Print the lines that run from the line with "3.360000 0.905000 ;" to the line with "RECT 1.595000 -0.085000", keeping both end lines, exactly as they appear in the entries below, and nothing else.

(Records from a dataset)
=== Begin Enclosure ===

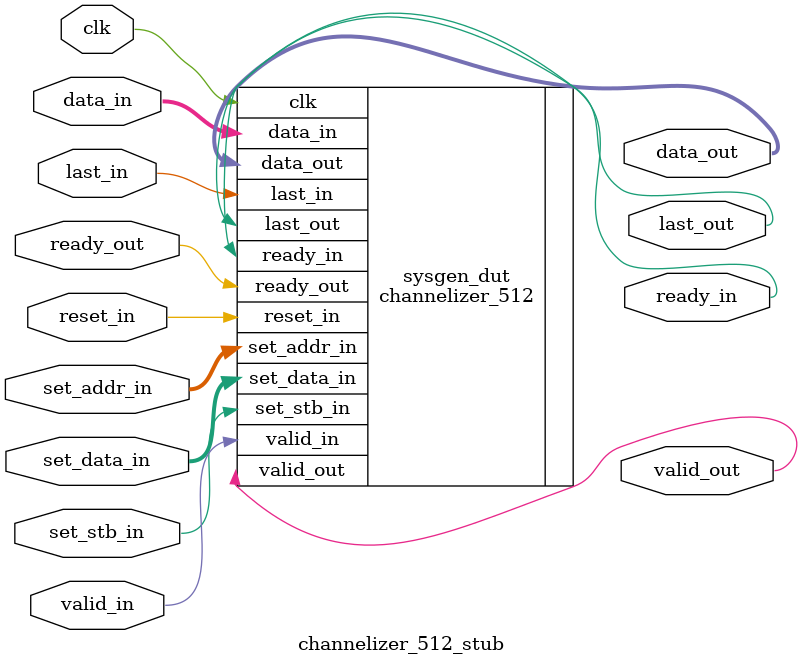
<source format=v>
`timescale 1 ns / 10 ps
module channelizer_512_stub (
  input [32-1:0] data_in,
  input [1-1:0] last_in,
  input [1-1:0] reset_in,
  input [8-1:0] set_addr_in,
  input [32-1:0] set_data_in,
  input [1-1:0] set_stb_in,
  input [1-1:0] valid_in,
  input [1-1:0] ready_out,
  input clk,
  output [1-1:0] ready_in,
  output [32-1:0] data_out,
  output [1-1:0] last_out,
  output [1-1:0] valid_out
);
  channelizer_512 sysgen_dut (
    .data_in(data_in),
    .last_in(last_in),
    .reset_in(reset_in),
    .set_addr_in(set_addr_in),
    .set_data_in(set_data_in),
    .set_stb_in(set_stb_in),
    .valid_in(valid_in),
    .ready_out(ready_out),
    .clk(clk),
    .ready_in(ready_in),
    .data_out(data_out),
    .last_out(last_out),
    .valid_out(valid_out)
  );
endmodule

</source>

=== End Enclosure ===
=== Begin Enclosure ===

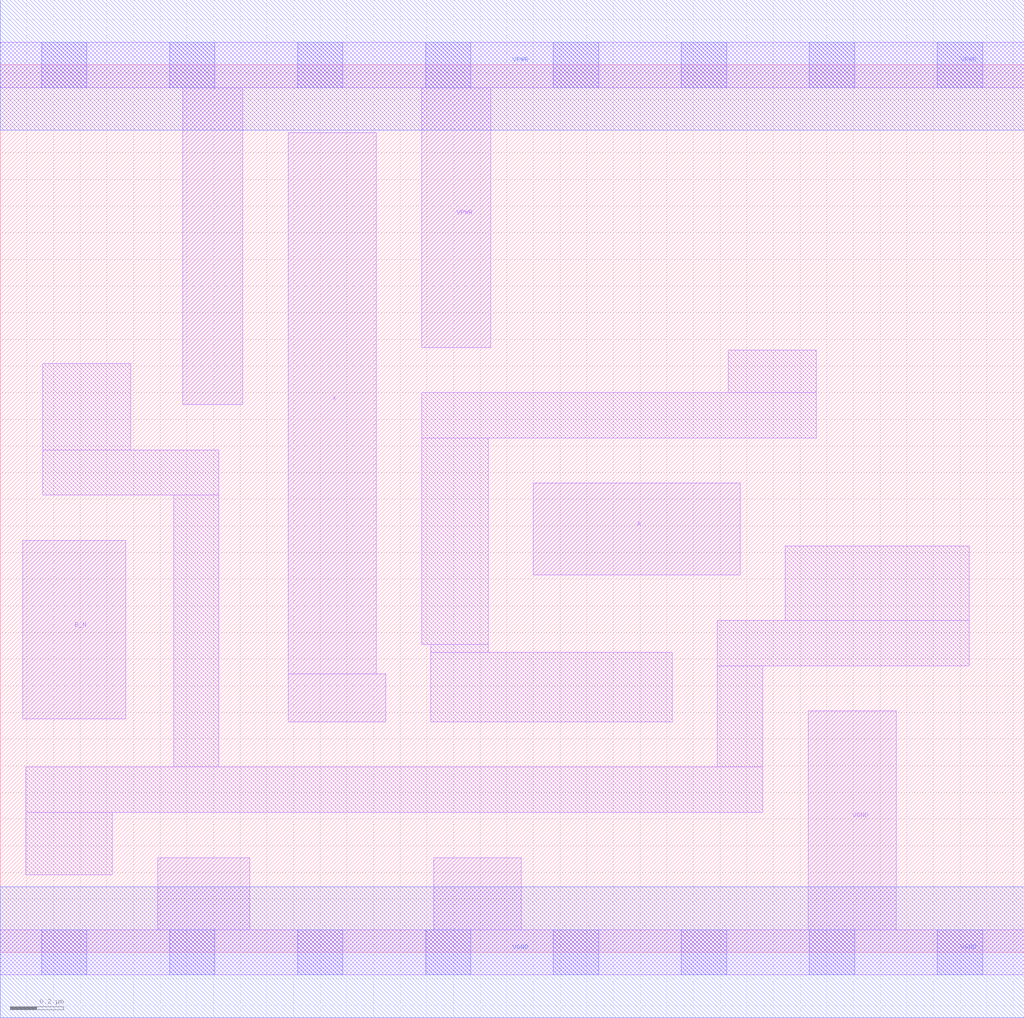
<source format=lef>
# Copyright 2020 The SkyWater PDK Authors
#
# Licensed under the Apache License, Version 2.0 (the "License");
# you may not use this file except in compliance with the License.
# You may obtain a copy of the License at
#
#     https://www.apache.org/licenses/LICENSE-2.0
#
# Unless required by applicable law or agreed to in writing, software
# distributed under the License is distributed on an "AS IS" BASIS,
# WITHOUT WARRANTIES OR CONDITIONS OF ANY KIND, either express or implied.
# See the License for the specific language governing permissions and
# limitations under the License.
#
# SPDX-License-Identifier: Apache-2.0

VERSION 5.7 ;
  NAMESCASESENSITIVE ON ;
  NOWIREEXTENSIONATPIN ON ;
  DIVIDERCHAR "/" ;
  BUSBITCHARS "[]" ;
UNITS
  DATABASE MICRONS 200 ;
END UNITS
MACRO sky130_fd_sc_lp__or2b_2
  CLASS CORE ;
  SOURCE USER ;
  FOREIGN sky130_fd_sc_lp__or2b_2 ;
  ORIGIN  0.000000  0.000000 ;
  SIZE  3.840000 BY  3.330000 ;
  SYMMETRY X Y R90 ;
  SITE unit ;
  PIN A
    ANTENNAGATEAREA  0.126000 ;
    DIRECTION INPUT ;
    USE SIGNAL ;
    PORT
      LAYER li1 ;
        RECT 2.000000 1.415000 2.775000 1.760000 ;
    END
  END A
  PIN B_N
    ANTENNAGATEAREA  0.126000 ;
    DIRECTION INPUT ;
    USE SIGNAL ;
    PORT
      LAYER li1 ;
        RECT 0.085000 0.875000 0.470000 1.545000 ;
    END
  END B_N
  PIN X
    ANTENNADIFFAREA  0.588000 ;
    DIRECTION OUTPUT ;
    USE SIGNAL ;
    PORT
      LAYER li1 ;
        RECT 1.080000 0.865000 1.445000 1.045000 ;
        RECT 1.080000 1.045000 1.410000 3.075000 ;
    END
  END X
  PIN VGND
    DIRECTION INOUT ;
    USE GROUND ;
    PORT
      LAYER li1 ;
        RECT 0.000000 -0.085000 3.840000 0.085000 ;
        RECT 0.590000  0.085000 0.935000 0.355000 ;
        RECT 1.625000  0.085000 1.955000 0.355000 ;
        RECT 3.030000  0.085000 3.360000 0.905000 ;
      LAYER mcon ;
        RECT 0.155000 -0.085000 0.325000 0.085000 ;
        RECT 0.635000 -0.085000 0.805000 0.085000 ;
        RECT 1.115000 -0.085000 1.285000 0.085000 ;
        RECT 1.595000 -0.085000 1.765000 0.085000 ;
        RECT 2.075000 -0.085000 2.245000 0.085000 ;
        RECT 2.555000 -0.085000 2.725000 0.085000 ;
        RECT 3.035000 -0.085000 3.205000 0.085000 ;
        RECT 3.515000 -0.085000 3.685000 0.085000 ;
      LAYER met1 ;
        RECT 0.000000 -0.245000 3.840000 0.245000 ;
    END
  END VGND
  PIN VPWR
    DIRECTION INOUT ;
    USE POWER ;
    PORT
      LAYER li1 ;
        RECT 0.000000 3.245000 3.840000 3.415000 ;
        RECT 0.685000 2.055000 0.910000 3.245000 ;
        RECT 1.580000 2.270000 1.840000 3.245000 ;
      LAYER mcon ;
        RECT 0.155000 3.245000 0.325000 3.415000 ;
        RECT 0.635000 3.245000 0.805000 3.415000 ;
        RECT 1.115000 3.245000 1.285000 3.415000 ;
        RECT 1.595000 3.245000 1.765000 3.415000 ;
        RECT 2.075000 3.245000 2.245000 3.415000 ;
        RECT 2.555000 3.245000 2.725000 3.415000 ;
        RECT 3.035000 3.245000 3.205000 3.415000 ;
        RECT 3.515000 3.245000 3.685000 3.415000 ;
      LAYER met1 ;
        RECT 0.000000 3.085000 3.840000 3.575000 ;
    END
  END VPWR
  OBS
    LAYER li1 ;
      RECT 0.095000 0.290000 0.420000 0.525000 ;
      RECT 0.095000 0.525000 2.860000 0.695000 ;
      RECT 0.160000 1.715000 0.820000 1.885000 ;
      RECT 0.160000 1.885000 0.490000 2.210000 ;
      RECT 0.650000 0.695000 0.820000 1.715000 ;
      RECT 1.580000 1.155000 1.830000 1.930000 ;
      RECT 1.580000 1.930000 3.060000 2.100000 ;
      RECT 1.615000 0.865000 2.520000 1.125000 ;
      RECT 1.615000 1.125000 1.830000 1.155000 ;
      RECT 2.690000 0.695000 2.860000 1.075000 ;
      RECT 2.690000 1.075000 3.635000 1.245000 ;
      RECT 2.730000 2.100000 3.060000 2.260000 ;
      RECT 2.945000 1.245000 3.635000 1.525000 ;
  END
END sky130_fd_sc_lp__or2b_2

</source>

=== End Enclosure ===

Task response
        RECT 3.030000  0.085000 3.360000 0.905000 ;
      LAYER mcon ;
        RECT 0.155000 -0.085000 0.325000 0.085000 ;
        RECT 0.635000 -0.085000 0.805000 0.085000 ;
        RECT 1.115000 -0.085000 1.285000 0.085000 ;
        RECT 1.595000 -0.085000 1.765000 0.085000 ;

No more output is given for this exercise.